Northern Lebanon is currently subject to frequent incursions of jihadist fighters who fight in Syria against the regime of Bashar al-Assad. These Islamist groups carry out attacks in Lebanon where they are trying to destabilize Hezbollah (who fight alongside the Syrian regime), and the Lebanese army that they believe are Hezbollah’s accomplice.

"Information indicating that some of the North will be detached from the rest of the country to be further transformed into an Emirate, are just rumors," Ashraf Rifi, former head of the Internal Security Forces in Lebanon, said. He added, "the regions of Akkar, Tripoli, and Meniyeh Donniyeh, Batroun and Becharre are part of this territory and will remain so forever."

He also denied allegations that clashes took place between the Lebanese army and Tripoli residents, insisting that the security plan put in place for the region is being carried out without obstacles.
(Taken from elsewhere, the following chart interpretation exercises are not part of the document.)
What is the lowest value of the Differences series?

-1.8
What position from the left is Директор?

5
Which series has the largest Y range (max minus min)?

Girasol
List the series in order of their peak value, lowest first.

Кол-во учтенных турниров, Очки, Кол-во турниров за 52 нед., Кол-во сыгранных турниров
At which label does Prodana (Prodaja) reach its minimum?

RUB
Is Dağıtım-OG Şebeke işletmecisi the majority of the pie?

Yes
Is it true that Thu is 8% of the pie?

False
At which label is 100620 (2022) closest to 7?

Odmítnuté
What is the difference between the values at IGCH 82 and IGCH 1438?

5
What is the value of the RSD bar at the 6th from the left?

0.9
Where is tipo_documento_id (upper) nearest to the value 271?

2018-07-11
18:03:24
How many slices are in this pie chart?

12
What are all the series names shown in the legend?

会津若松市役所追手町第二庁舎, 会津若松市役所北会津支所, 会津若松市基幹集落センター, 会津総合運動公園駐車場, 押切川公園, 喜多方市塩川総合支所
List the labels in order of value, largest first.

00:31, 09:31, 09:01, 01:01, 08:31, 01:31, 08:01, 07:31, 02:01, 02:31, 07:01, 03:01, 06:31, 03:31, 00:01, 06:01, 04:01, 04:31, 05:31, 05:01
Meeting on the situation in Tripoli

Ashraf Rifi participated on Sunday in a meeting with several other ministers and MPs to discuss the latest developments in Lebanon and especially in Tripoli. The meeting, MP Samir Jisr’s residence in Tripoli.

According to the statement issued after the meeting, the attendees denounced the "suspicious" and recurrent aggressions against the Lebanese army, saying that the attacks were designed to fuel conflict at home and drive a wedge between the military and the people of Tripoli.

Officials also said that Tripoli and its inhabitants were in solidarity with the various military and security institutions. They then expressed their commitment to the security plan that allowed the end of hostilities in the city, claiming that the plan was sufficient for overcoming any security issues.

They also called for the prosecution and arrest of suspicious individuals who attacked army posts.

While denouncing the media hype about the security situation in Tripoli, they explained that terrorist cells would be fought with preventive security, not and through the media.

The attendees finally reported that it is economic growth that will put an end to the chaos in Tripoli.